_Directive:_ Copy, without any alteration, the lines of the items starting at the line that contains "697, 855, 782]" and ending at the line that contains "table_cell [855, 561, 1003, 587]", with both of those lines included.

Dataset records
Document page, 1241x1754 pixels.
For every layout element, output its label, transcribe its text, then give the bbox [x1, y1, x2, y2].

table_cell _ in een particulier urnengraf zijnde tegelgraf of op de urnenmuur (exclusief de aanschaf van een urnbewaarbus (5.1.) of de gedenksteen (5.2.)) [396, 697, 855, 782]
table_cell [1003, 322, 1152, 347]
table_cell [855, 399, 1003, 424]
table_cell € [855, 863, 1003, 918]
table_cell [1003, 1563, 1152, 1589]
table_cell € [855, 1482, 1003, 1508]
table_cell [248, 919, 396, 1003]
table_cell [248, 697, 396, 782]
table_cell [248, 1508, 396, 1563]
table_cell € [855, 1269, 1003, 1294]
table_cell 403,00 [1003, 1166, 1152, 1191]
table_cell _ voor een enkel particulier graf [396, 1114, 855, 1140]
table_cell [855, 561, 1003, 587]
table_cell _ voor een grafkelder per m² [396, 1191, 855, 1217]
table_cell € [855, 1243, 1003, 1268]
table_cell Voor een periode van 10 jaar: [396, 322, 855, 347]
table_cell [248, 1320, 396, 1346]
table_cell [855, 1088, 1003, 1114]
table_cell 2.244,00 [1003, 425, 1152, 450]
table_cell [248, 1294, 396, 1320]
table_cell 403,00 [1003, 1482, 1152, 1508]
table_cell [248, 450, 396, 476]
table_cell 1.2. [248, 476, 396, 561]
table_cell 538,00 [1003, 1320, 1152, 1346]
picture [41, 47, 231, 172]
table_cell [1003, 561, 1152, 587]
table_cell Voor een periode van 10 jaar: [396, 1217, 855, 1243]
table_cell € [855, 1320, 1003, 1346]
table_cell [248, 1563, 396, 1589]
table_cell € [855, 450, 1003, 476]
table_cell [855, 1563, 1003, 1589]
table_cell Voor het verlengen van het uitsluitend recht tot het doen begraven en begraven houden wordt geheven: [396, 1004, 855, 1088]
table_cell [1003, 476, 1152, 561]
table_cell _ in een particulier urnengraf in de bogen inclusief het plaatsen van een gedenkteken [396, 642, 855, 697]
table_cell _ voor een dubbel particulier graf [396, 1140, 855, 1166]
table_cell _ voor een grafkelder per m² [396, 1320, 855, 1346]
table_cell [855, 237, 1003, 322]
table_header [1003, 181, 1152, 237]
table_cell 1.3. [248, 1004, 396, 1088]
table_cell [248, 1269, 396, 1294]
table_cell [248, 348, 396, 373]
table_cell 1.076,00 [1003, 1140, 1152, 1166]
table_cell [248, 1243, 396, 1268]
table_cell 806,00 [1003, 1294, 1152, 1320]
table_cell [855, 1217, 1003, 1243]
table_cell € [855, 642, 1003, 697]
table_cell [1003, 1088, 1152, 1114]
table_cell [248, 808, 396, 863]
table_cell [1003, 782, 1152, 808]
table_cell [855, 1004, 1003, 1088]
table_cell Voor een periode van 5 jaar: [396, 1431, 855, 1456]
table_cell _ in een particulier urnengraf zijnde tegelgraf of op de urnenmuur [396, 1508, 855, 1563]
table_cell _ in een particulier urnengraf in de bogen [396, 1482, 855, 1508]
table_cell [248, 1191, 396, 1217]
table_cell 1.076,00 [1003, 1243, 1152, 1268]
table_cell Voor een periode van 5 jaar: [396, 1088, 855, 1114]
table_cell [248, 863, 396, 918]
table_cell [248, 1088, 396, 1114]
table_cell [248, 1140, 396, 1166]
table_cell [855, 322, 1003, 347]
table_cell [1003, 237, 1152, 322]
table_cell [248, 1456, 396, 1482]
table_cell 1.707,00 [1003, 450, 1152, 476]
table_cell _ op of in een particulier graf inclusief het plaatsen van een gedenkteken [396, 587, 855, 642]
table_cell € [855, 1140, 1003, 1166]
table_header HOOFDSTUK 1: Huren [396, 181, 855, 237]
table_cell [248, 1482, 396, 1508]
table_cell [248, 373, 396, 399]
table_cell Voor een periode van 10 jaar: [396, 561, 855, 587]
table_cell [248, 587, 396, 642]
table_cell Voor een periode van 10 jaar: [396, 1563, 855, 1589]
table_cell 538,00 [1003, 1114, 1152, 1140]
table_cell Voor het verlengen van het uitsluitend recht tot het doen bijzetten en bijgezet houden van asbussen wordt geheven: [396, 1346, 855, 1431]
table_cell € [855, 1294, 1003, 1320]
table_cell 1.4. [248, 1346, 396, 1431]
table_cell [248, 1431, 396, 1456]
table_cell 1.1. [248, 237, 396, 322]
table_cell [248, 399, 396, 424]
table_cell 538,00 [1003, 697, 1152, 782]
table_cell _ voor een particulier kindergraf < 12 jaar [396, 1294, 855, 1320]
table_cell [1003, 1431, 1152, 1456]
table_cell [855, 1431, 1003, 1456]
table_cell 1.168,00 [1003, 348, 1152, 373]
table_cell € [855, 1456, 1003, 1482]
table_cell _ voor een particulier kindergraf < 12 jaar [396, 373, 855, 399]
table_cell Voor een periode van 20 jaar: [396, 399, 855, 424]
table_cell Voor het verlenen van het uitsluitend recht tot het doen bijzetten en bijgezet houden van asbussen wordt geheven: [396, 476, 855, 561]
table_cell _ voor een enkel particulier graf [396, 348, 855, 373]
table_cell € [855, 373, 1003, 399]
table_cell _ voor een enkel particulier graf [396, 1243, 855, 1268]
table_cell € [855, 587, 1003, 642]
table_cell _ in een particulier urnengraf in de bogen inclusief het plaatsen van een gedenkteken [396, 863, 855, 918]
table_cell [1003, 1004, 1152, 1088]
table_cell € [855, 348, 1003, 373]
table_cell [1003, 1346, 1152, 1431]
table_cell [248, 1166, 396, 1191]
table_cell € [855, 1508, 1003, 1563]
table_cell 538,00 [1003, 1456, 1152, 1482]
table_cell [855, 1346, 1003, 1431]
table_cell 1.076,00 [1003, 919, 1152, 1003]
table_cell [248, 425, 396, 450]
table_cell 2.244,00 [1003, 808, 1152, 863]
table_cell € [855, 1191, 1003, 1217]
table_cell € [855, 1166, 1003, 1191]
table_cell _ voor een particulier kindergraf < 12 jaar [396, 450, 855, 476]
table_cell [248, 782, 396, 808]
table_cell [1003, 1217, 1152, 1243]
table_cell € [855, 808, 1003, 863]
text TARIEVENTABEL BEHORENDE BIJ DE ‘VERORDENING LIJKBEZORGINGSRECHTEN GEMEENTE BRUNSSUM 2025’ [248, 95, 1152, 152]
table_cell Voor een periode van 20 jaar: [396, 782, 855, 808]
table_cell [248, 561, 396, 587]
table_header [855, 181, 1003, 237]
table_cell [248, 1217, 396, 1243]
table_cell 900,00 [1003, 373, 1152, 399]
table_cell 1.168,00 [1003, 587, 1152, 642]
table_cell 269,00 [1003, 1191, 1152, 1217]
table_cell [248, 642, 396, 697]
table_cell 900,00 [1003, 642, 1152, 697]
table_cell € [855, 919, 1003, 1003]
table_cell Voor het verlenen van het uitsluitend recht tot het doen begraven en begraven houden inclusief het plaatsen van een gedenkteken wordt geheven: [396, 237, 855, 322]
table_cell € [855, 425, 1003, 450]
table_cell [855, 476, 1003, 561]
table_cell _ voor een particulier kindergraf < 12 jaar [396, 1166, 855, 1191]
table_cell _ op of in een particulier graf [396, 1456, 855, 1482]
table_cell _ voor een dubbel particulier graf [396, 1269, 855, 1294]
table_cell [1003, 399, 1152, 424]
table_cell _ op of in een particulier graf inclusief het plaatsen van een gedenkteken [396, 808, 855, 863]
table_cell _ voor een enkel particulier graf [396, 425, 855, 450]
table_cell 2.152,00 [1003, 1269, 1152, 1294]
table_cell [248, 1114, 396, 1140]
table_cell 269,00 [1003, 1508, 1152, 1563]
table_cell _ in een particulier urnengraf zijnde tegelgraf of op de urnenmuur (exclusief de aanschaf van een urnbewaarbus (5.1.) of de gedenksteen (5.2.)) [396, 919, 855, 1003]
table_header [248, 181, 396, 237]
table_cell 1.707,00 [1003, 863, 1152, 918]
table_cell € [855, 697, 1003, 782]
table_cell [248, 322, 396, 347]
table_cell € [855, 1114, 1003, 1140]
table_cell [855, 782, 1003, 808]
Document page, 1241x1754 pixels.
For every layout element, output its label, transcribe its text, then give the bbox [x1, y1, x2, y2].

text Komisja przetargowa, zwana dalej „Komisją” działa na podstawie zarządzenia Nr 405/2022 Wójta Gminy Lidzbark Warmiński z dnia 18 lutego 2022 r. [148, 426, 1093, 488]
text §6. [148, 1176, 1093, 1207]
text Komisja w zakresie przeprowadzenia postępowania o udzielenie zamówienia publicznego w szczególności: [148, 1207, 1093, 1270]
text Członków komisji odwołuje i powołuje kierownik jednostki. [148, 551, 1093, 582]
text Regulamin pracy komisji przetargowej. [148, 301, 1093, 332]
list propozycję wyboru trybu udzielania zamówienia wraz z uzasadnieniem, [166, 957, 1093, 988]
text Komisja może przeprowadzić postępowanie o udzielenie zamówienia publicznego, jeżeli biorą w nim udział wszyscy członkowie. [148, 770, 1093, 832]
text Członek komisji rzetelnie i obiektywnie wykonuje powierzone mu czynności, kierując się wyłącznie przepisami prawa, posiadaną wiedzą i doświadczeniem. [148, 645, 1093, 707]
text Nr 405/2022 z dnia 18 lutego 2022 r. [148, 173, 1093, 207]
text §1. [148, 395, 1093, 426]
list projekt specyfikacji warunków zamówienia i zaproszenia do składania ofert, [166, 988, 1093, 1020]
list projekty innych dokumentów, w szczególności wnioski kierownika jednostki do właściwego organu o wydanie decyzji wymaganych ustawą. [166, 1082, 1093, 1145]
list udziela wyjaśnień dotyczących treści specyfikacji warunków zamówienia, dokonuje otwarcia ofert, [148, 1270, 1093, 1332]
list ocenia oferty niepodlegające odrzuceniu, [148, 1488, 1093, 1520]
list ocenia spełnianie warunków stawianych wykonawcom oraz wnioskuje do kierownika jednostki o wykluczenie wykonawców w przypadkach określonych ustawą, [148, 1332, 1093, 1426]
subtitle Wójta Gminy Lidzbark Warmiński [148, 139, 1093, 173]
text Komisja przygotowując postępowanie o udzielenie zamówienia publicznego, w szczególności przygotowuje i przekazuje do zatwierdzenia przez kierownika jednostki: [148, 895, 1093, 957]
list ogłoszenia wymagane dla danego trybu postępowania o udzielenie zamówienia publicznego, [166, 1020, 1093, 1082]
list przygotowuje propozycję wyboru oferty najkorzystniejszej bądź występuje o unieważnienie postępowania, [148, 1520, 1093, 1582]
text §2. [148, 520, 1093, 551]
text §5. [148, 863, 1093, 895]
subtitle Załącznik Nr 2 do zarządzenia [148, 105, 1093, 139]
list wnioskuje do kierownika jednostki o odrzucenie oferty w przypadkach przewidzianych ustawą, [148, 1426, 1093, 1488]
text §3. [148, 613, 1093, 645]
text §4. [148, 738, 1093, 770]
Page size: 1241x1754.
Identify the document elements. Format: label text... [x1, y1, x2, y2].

_Answer below:_
table_cell _ in een particulier urnengraf zijnde tegelgraf of op de urnenmuur (exclusief de aanschaf van een urnbewaarbus (5.1.) of de gedenksteen (5.2.)) [396, 697, 855, 782]
table_cell [1003, 322, 1152, 347]
table_cell [855, 399, 1003, 424]
table_cell € [855, 863, 1003, 918]
table_cell [1003, 1563, 1152, 1589]
table_cell € [855, 1482, 1003, 1508]
table_cell [248, 919, 396, 1003]
table_cell [248, 697, 396, 782]
table_cell [248, 1508, 396, 1563]
table_cell € [855, 1269, 1003, 1294]
table_cell 403,00 [1003, 1166, 1152, 1191]
table_cell _ voor een enkel particulier graf [396, 1114, 855, 1140]
table_cell [855, 561, 1003, 587]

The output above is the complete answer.